Task list:
1. Reproduce part of the Gingrich post word for word, beginning at the words "Newt Gingrich's recent" and stopping after "an indelible mark.".
2. Answer these questions from the Gingrich post:
(a) What was the last topic in the author's Western Civilization class this fall?
(b) In which publication does Jonah Goldberg write?
(c) Besides Napoleon, which two figures are named as Gingrich's own examples of such rare individuals?
3. Pick up the Gingrich post after its last sentence and continue writing it.

— start Passage to read —

Tuesday, December 20, 2011

Gingrich: Courting the Apocalyptic

The last topic in my Western Civilization class this fall was Napoleon. I always use that as an occasion to introduce students to two basic views of history: the "great man" and the "great forces" theories. It is an admittedly simplistic dichotomy, but it comes down to this: does the individual make history, or does history make the individual?

Napoleon is an easy case for discussing those ideas. Historians sometimes write of the "Napoleonic Era" as if it were the product of one man, but without the "great forces" that made the French Revolution, there would have been no opportunity for there to be a "Napoleonic Era." A more sophisticated view is that certain individuals capture the spirit of the moment, and the combination of the individual and the times makes for great changes in history.

Newt Gingrich's recent rise as the latest "not-Mitt" in the Republican race has had me thinking lately about this idea, because, as Jonah Goldberg writes in the National Review: "It’s no secret [Gingrich] sees himself as a world historical figure, the last of the great statesmen." In other words, Gingrich believes he is one of those rare individuals, like Napoleon (or for Gingrich, Winston Churchill or Ronald Reagan), who uniquely understands the historical moment, seizes the mantle of leadership, and leaves an indelible mark.

— end Passage to read —
— start Supplied records —

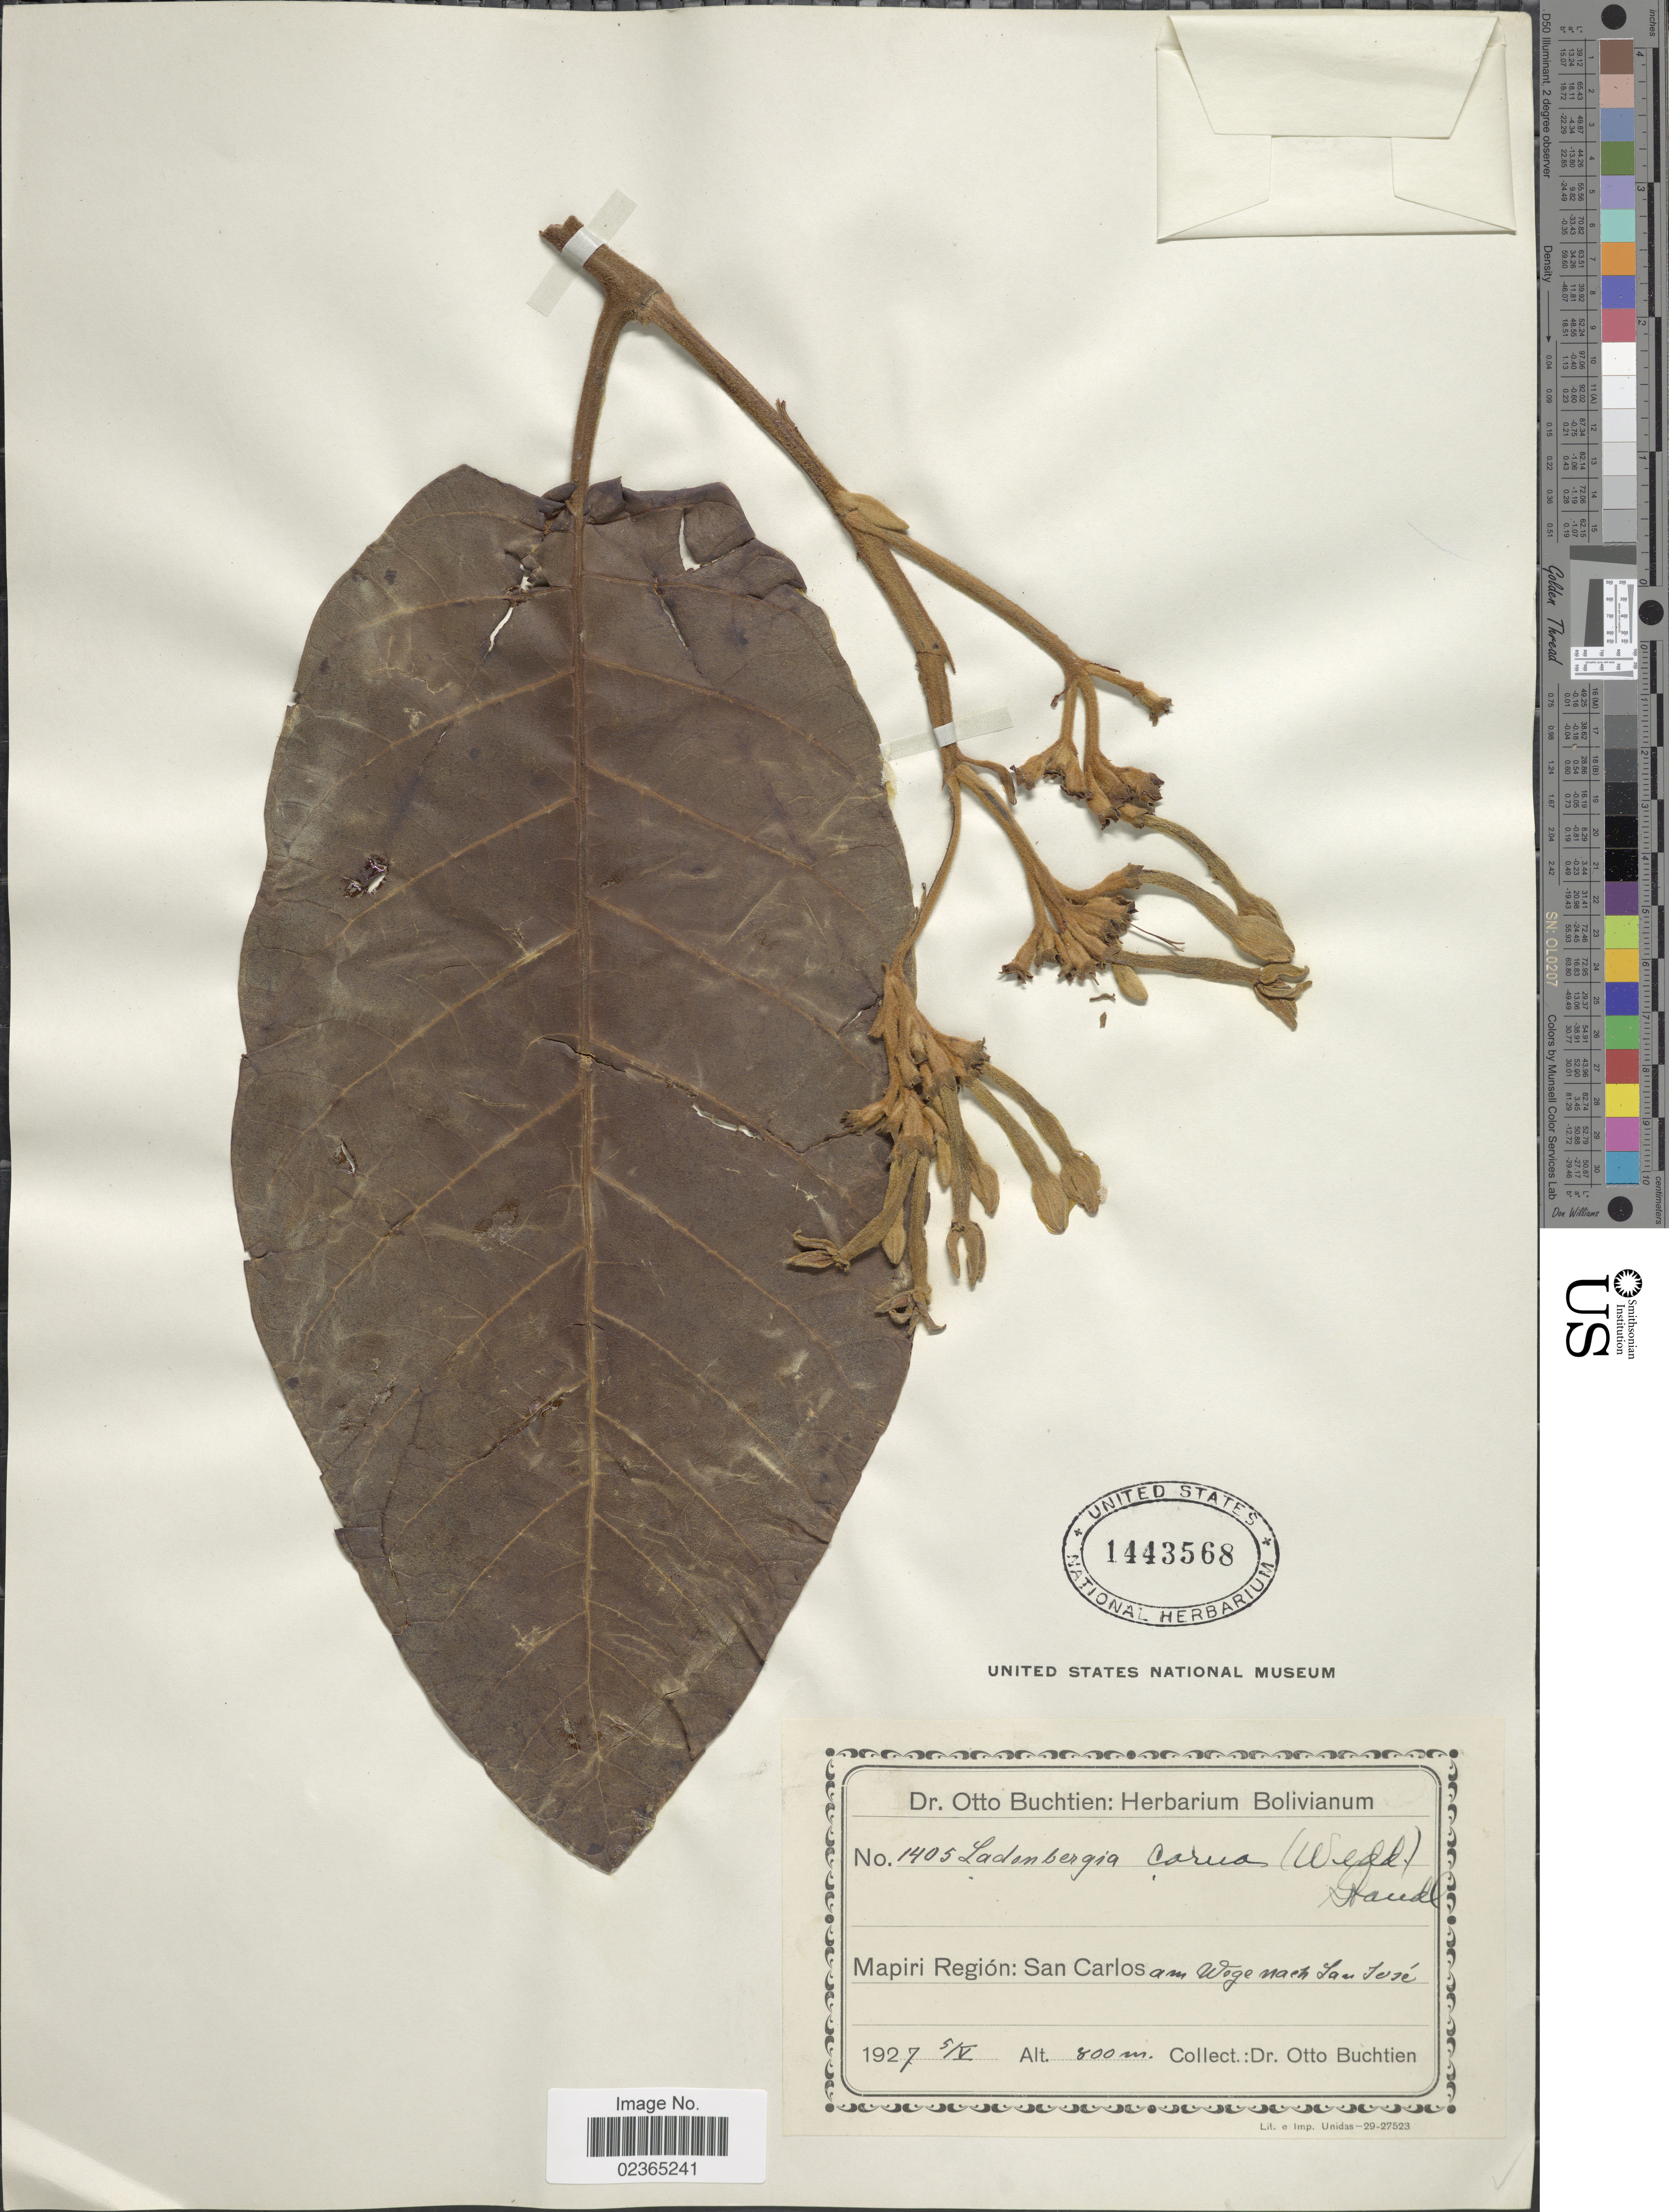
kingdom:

— end Supplied records —
— start Supplied records —

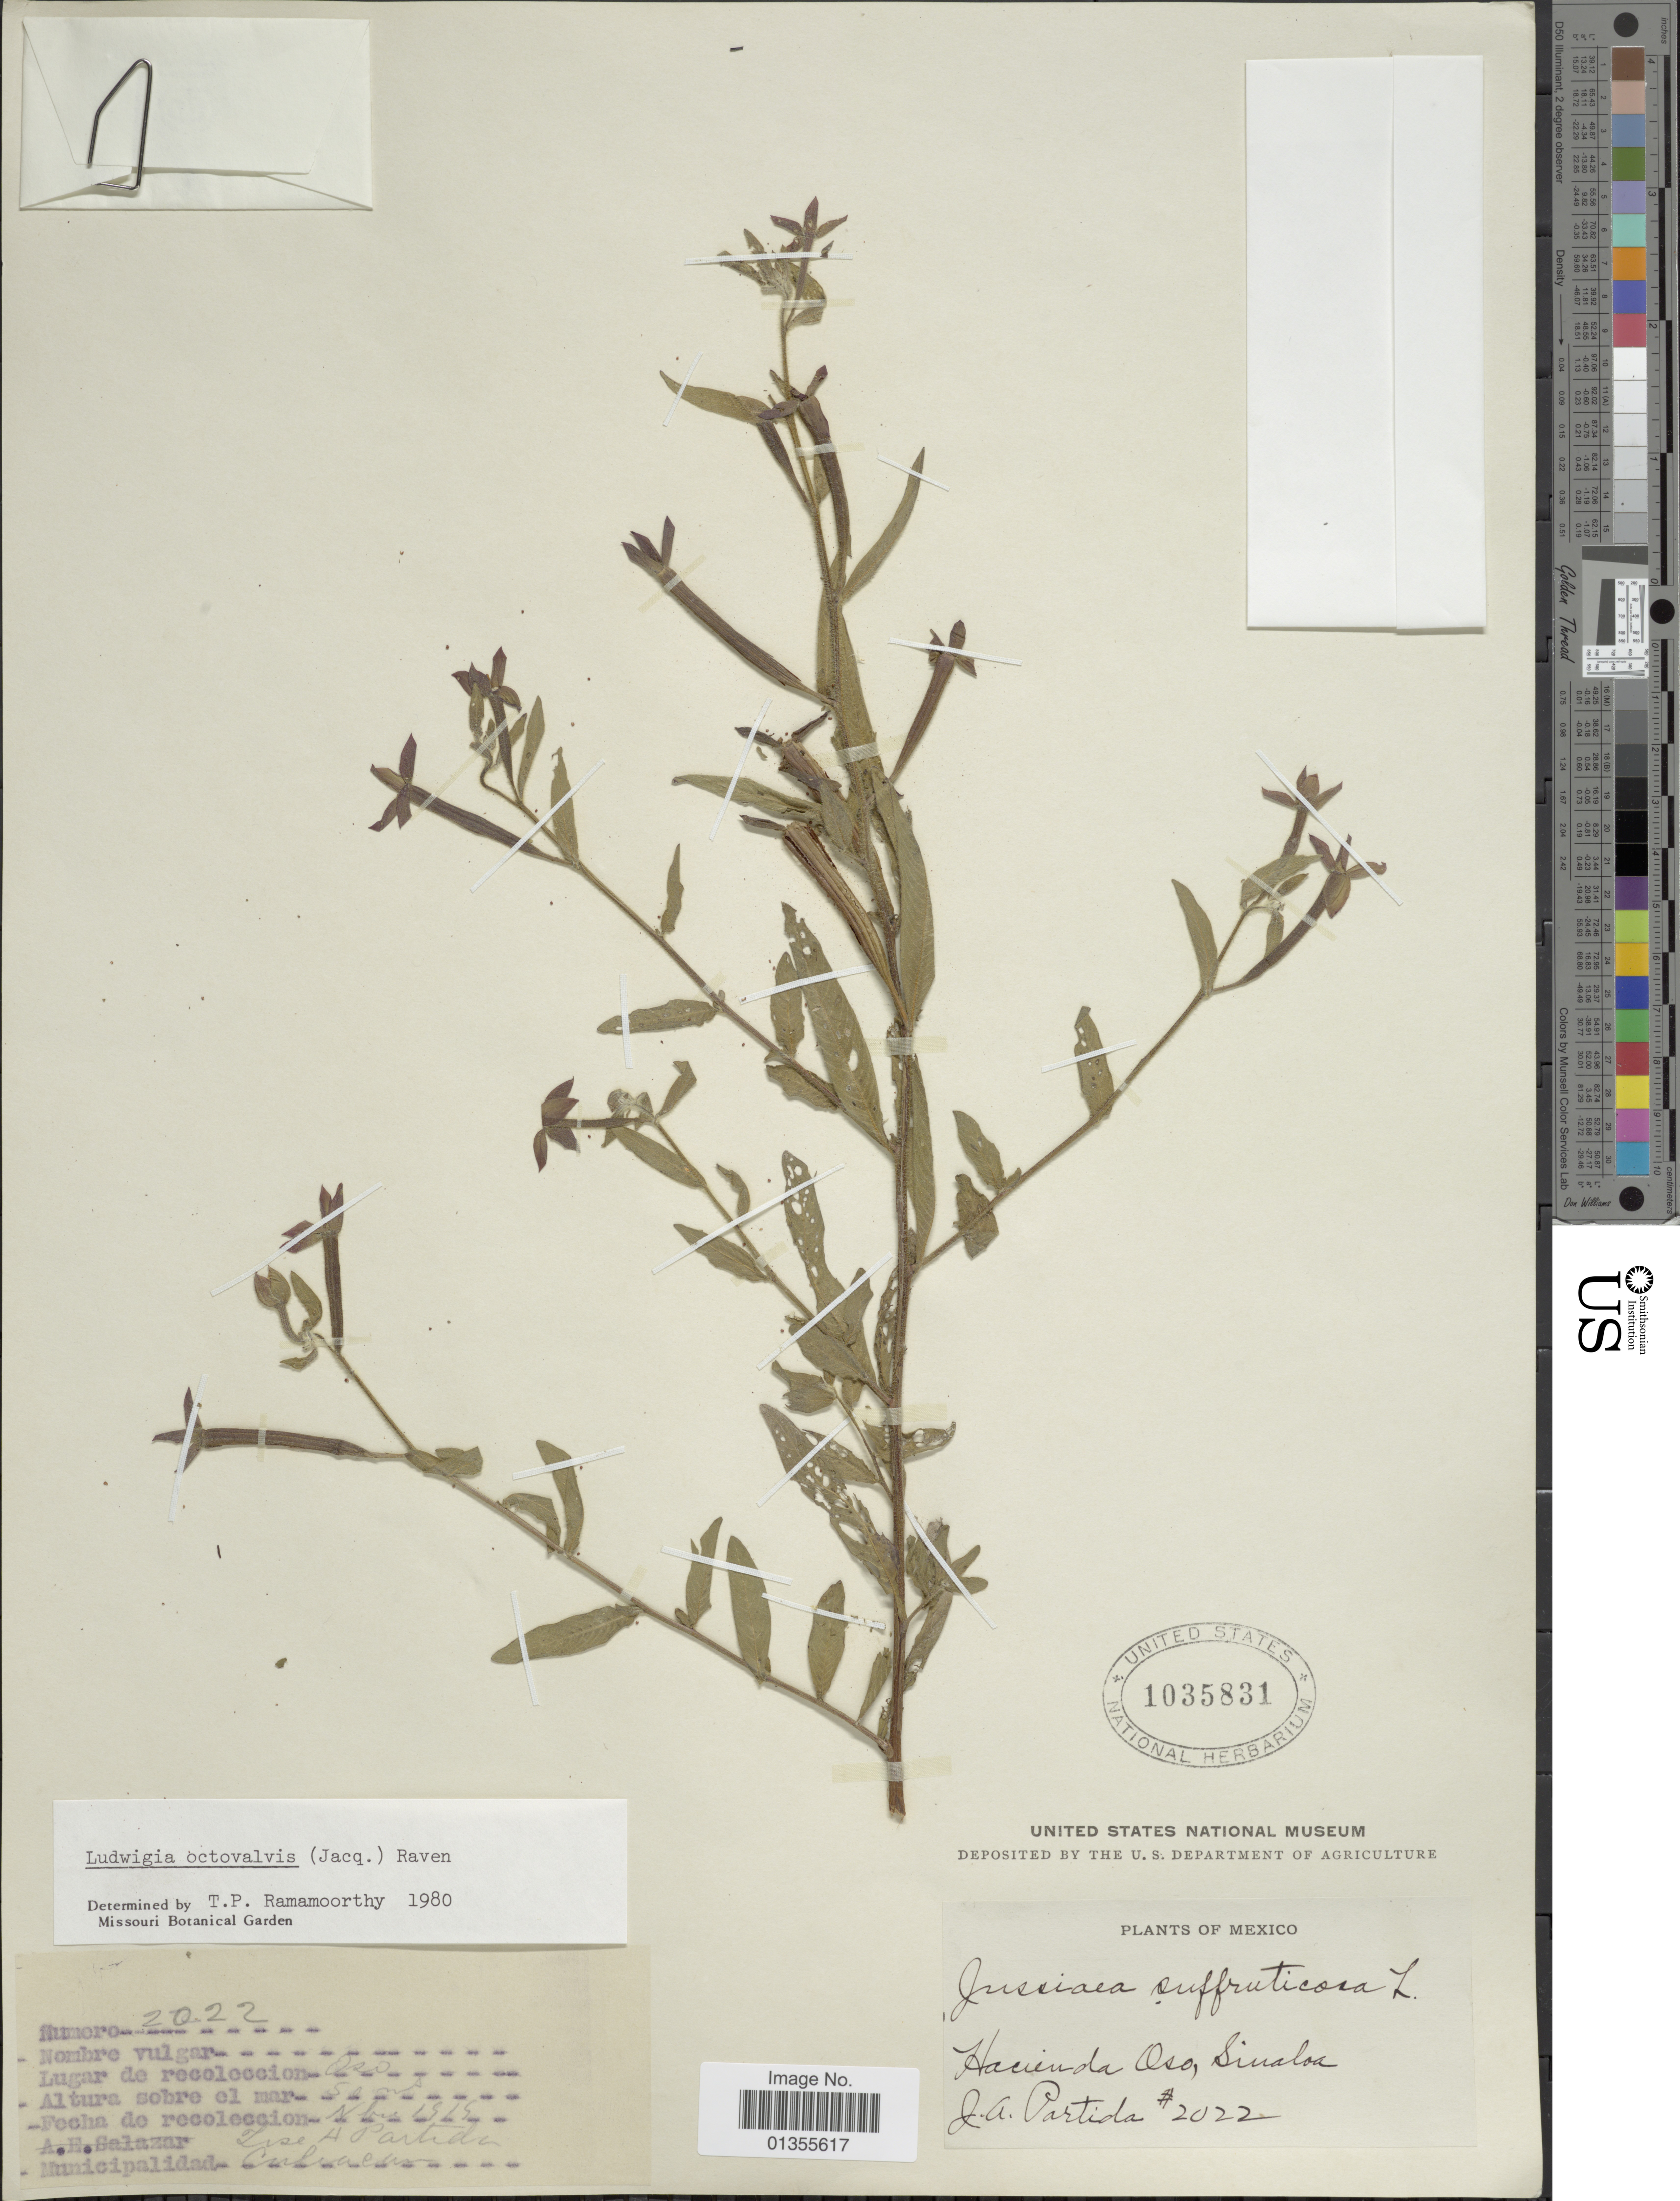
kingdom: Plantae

— end Supplied records —

Answer set:
1.
Newt Gingrich's recent rise as the latest "not-Mitt" in the Republican race has had me thinking lately about this idea, because, as Jonah Goldberg writes in the National Review: "It’s no secret [Gingrich] sees himself as a world historical figure, the last of the great statesmen." In other words, Gingrich believes he is one of those rare individuals, like Napoleon (or for Gingrich, Winston Churchill or Ronald Reagan), who uniquely understands the historical moment, seizes the mantle of leadership, and leaves an indelible mark.

2.
(a) Napoleon
(b) The National Review
(c) Winston Churchill and Ronald Reagan

3.
Frank Bruni's piece in Sunday's New York Times on New Gingrich's massive ego nicely catalogs Gingrich's most grandiloquent expressions of his own historical significance. My personal favorite is this self-description from 1992:
"Advocate of civilization
Definer of civilization
Teacher of the Rules of Civilization

Arouser of those who Fan Civilization

Organizer of the pro-civilization activists

Leader (Possibly) of the civilizing forces"
I love the "Possibly"--that's as close as Gingrich gets to humility. As Bruni rightly notes, an arrogant egotism is effectively a prerequisite for the presidency, but Gingrich's variety "would make him a dangerous president."

But Bruni fails to focus on precisely why Gingrich would be dangerous. The death of Kim Jong-Il Sunday brought it into focus for me: in a delicate moment in international affairs such as this, how many people really wish we had a President Gingrich in charge?

For a conservative like Goldberg, the danger is that Newt's desire to make history might lead him--God forbid!--to make a grand compromise with liberals. But I think his ambitions are grander. Newt seeks to bestride the world.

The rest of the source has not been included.